### Fragment tekstu
-----

Nie jesteś zalogowany na forum.
Strony: 1
Niewiem czy to normalne ale musze się was spytać. Wiem ze każdy żyje z aną i odbiera ane inaczej. Ale czy...ktoś z was tak jak ja słyszy ją i słyszy realnie gdy ona się wkurza albo gdy chwali lub daje ci kary nagrody lub sama motywuje do ćwiczeń? Moja Ana ze mną rozmawia wiem że to chore ale tak jest.i ciesze się ze mam jej realne wsparcie. Tak jakby ona rzeczywiście była ...obok?czy ktoś ma to samo?to normalne w prawdziwej Anię?
Czekoladka
Offline
Ja akurat tak nie mam. Nie słyszę i nie widzę tak realnie Any jako postać. To bardziej coś, co siedzi w mojej podświadomości. Nie wiem jak dokładnie to opisać, ale czuję ją tylko wewnętrznie. Prowadzę życie według zasad pro ana, ale nie słyszę żadnego głosu, a jak już to jest to mój podświadomy głos,że np. dzisiaj nie trenowałam albo zjadłam za dużo.

-----

### Polecenie
Przetłumacz na język angielski zdanie „To bardziej coś, co siedzi w mojej podświadomości.” z fragmentu tekstu.

-----

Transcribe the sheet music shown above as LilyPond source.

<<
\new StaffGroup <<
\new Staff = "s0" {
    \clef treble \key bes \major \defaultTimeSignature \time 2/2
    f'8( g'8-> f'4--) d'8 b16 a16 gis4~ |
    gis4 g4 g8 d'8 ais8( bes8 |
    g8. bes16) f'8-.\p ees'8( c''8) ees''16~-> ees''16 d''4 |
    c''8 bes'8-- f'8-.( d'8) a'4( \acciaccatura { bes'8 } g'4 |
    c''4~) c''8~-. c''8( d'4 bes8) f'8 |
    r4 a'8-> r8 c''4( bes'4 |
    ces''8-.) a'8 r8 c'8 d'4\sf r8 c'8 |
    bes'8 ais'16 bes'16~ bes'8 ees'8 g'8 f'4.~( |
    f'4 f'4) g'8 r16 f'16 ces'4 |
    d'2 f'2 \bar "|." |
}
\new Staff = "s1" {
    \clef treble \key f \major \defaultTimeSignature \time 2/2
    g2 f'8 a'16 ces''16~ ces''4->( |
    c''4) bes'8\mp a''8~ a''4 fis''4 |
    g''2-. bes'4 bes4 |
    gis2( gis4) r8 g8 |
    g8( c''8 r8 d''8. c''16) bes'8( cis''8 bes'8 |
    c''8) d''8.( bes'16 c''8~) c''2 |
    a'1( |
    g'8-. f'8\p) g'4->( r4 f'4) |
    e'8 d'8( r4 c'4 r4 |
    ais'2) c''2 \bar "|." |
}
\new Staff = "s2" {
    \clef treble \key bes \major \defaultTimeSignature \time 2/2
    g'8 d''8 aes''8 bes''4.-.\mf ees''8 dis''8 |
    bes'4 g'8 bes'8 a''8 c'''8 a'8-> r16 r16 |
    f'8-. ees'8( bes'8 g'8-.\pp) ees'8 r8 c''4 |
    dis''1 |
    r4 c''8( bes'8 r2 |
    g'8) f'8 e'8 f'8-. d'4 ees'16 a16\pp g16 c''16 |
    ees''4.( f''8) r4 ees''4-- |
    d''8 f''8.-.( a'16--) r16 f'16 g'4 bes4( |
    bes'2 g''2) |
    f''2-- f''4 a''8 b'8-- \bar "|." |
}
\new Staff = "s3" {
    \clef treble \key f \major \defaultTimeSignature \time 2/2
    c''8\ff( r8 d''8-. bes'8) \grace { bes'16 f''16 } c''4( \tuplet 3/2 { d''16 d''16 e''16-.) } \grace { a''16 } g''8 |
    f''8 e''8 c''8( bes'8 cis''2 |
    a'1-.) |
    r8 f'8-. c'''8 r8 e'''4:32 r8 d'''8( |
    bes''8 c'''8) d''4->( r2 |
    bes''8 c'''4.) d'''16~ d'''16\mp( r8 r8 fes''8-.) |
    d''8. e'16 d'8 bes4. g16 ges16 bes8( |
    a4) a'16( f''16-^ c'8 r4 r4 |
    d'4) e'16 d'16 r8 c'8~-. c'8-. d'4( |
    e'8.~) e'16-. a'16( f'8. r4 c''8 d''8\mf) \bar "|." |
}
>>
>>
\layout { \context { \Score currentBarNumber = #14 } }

-----

### Odpowiedź
It's more something that sits in my subconscious.